How to correctly relay TCP traffic between sockets?

Question

I'm trying to write some Python code that will establish an invisible relay between two TCP sockets. My current technique is to set up two threads, each one reading and subsequently writing 1kb of data at a time in a particular direction (i.e. 1 thread for A to B, 1 thread for B to A).

This works for some applications and protocols, but it isn't foolproof - sometimes particular applications will behave differently when running through this Python-based relay. Some even crash.

I think that this is because when I finish performing a read on socket A, the program running there considers its data to have already arrived at B, when in fact I - the devious man in the middle - have yet to send it to B. In a situation where B isn't ready to receive the data (whereby send() blocks for a while), we are now in a state where A believes it has successfully sent data to B, yet I am still holding the data, waiting for the send() call to execute. I think this is the cause of the difference in behaviour that I've found in some applications, while using my current relaying code. Have I missed something, or does that sound correct?

If so, my real question is: is there a way around this problem? Is it possible to only read from socket A when we know that B is ready to receive data? Or is there another technique that I can use to establish a truly 'invisible' two-way relay between [already open & established] TCP sockets?

Answer 1

I don't think that's likely to be your problem.
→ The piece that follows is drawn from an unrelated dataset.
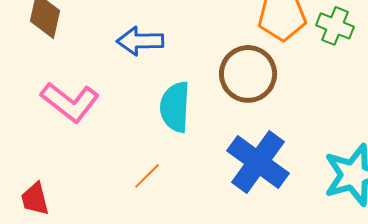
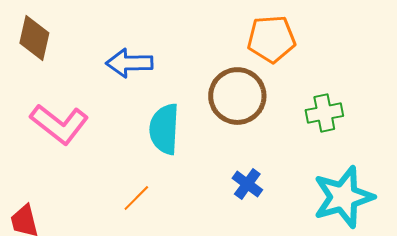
green cross: (335, 26) -> (324, 113), moved, turned -33
blue cross: (258, 162) -> (247, 184), size x0.5

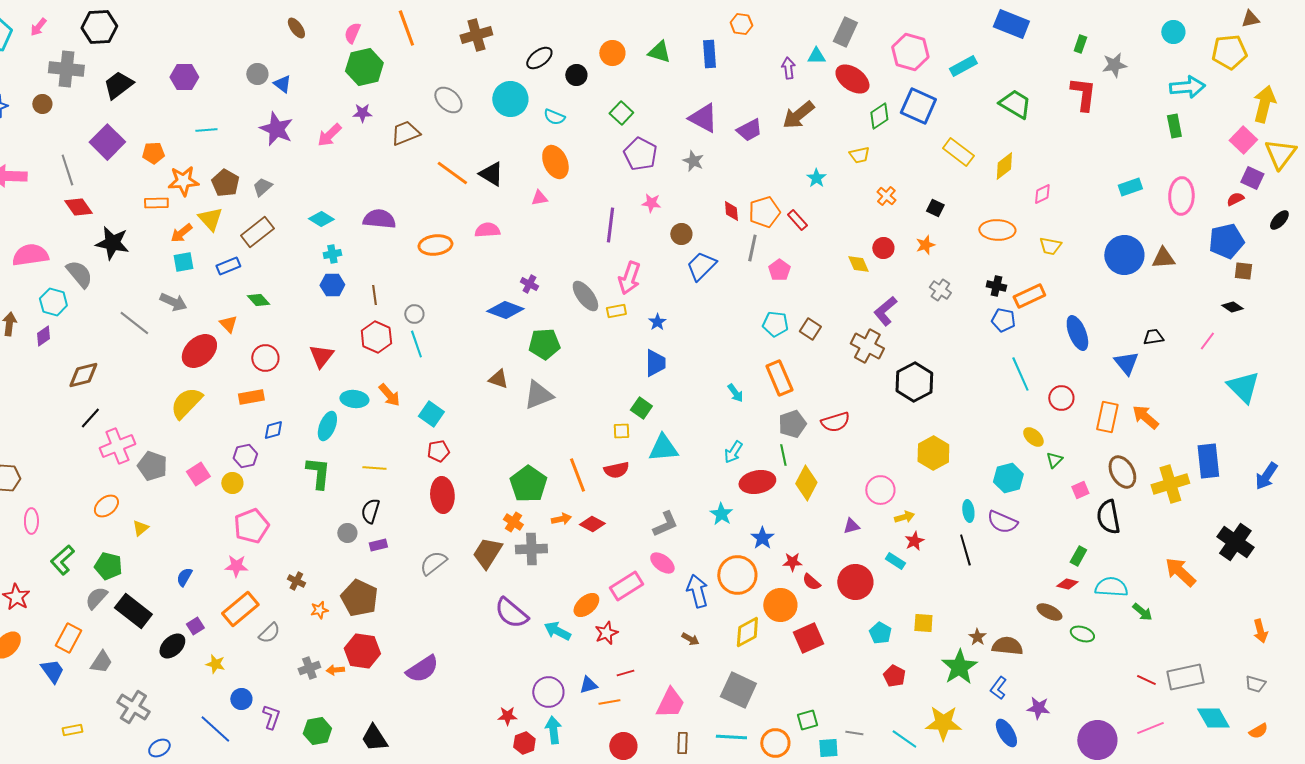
In general, the sending application can't tell when the receiving application actually calls recv() to read the data: the sender's send() may have completed, but the TCP implementations in the source & destination OS will be doing buffering, flow control, retransmission, etc.

Even without your relay in the middle, the only way for A to "consider its data to have already arrived at B" is to receive a response from B saying "yep, I got it".

Answer 2

Is it possible to only read from socket A when we know that B is ready to receive data?

Sure: use select.select on both sockets A and B (if it returns saying only one of them is ready, use it on the other one), and only read from A and write to B when you know they're both ready. E.g.:

import select

def fromAtoB(A, B):
    r, w = select.select([A], [B], [])
    if not r: select.select([A], [], [])
    elif not w: select.select([], [B], [])
    B.sendall(A.recv(4096))

Answer 3

If you're using blocking operations (not async), you'll probably stumble on many problems. My advice is to use asynchronous IO, and for that I suggest using pyevent (python bindings for libevent).

IMO, your concern makes sense if there's a very high throughput, which may cause a general slowdown. In this extraordinary situation, your application could miss packets due to full cache, and retransmission (protocol dependent) is very likely to occur. Another possibility for the same scenario, is that endpoint applications with strict timeout handling might behaviour differently.

Additionally, a common problem I see in this kind of application is a missing flush upon disconnect. For example, if endpoint A sends data and disconnects right after that, you must send this data to endpoint B prior to closing the connection with B.

Answer 4

Perhaps the application you're proxying is poorly written.

For instance, if I call recv(fd, buf, 4096, 0); I'm not promised 4096 bytes. The system makes a best-effort to provide it.

If 1k isn't a multiple of your application's recv or send sizes, and the application is broken, then grouping the data sent into 1k blocks will break the app.